» Written task
Set out exactly every line of the entries below, starting at the line that holds "Ühekordsed E-sigaretid" and stopping after the line that holds "Ηλίας Μόσιαλος".
-------
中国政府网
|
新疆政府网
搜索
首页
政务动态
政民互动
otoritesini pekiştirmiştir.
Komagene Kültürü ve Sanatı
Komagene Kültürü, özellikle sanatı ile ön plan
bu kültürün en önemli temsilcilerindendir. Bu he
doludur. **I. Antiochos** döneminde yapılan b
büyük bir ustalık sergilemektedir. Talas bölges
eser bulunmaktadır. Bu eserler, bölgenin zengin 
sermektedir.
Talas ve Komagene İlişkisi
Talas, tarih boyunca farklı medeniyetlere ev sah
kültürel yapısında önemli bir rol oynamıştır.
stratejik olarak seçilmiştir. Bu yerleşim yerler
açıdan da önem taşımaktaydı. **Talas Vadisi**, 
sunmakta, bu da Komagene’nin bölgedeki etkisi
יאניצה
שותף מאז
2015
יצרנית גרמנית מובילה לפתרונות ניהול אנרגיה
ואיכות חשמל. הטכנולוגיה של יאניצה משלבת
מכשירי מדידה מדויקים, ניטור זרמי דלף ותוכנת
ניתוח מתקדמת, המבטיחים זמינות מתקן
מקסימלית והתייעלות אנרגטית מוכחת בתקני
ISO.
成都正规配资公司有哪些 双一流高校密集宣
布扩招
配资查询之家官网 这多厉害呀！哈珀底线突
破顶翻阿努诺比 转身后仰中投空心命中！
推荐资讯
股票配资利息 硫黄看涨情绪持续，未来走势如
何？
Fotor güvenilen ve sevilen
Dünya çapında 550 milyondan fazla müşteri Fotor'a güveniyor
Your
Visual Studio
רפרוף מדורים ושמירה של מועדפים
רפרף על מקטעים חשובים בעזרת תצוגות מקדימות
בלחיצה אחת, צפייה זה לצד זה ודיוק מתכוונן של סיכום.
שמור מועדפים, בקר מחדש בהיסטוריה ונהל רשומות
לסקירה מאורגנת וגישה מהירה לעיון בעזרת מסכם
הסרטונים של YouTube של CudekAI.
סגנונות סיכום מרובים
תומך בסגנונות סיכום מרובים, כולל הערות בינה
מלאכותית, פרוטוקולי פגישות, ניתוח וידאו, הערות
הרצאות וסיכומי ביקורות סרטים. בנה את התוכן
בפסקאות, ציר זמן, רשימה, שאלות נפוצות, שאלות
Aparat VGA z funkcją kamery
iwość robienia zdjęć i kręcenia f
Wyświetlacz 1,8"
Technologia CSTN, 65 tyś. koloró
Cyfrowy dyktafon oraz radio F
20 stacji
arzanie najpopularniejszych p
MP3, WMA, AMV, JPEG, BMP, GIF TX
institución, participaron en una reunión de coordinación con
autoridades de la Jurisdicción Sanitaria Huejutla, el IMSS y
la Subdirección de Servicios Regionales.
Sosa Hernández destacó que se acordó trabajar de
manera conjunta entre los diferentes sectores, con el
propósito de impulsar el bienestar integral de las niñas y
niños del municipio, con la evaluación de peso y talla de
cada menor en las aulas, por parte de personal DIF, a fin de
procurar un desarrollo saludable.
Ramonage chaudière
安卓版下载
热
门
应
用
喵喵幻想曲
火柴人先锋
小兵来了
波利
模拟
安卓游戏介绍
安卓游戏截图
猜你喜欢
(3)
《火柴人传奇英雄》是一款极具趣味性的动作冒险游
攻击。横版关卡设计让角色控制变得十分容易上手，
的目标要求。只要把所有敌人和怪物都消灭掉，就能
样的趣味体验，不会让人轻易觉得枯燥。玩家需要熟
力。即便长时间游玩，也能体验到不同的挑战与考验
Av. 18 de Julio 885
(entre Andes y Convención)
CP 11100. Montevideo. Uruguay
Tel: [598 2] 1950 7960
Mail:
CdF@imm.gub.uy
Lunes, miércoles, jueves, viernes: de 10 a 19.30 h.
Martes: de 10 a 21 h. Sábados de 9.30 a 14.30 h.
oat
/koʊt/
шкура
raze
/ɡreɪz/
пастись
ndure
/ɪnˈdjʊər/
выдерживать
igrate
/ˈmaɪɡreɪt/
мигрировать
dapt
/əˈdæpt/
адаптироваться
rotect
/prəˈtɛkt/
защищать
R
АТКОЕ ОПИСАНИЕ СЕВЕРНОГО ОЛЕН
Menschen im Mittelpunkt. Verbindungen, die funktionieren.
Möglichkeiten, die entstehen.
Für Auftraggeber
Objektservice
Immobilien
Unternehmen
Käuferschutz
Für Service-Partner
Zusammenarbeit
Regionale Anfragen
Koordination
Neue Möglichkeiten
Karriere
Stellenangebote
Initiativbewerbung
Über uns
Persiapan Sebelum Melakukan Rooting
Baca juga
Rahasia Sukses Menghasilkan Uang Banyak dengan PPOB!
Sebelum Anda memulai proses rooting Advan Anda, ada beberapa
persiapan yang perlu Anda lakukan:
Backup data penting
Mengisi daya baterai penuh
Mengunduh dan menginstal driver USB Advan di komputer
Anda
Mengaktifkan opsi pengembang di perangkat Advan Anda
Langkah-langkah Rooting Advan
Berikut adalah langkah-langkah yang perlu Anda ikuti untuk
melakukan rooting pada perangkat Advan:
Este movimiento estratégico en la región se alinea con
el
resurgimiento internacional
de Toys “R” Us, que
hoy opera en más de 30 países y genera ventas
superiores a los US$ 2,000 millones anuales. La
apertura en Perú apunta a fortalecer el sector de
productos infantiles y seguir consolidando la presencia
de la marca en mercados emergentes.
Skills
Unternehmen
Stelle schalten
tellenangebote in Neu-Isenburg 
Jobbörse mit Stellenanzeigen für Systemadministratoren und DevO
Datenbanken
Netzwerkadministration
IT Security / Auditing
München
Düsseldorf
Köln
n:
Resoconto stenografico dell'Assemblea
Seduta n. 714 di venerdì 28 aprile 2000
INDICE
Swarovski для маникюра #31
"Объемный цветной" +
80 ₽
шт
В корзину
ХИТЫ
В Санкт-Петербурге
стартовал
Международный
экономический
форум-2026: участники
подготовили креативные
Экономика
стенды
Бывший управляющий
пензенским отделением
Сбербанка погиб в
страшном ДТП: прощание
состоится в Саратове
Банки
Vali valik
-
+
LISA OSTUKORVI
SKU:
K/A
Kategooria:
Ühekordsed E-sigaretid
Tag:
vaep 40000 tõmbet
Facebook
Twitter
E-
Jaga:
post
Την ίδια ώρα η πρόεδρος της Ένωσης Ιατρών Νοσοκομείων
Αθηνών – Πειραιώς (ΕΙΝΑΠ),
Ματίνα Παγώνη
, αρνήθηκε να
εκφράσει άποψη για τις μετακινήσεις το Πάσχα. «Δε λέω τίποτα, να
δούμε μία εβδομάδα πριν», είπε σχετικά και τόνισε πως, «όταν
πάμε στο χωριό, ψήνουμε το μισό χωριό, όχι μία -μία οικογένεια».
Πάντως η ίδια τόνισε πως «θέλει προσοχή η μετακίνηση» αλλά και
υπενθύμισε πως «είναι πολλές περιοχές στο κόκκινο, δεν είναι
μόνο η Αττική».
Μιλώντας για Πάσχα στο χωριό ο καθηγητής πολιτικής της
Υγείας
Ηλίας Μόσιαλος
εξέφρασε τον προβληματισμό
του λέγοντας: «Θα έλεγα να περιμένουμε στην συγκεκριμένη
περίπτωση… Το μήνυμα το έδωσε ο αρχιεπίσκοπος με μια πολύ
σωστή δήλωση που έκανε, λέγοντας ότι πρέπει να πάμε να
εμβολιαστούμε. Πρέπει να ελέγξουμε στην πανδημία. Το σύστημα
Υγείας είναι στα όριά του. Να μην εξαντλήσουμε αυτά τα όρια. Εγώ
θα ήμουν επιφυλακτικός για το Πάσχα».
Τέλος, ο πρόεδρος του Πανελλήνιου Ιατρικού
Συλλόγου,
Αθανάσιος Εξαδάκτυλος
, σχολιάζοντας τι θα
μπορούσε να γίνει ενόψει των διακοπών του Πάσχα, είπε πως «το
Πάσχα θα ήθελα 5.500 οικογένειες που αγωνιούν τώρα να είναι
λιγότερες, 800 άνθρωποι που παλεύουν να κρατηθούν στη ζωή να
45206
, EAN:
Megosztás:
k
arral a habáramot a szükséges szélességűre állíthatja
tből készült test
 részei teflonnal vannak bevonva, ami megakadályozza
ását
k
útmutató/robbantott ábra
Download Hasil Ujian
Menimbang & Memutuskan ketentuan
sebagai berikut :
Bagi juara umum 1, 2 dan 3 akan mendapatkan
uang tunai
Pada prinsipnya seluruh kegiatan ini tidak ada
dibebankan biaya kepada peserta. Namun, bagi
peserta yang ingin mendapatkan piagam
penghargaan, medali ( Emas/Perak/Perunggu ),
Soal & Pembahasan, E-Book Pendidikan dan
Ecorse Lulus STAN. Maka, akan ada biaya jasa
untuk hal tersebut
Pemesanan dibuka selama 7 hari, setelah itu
-------
» Result
Ühekordsed E-sigaretid
Tag:
vaep 40000 tõmbet
Facebook
Twitter
E-
Jaga:
post
Την ίδια ώρα η πρόεδρος της Ένωσης Ιατρών Νοσοκομείων
Αθηνών – Πειραιώς (ΕΙΝΑΠ),
Ματίνα Παγώνη
, αρνήθηκε να
εκφράσει άποψη για τις μετακινήσεις το Πάσχα. «Δε λέω τίποτα, να
δούμε μία εβδομάδα πριν», είπε σχετικά και τόνισε πως, «όταν
πάμε στο χωριό, ψήνουμε το μισό χωριό, όχι μία -μία οικογένεια».
Πάντως η ίδια τόνισε πως «θέλει προσοχή η μετακίνηση» αλλά και
υπενθύμισε πως «είναι πολλές περιοχές στο κόκκινο, δεν είναι
μόνο η Αττική».
Μιλώντας για Πάσχα στο χωριό ο καθηγητής πολιτικής της
Υγείας
Ηλίας Μόσιαλος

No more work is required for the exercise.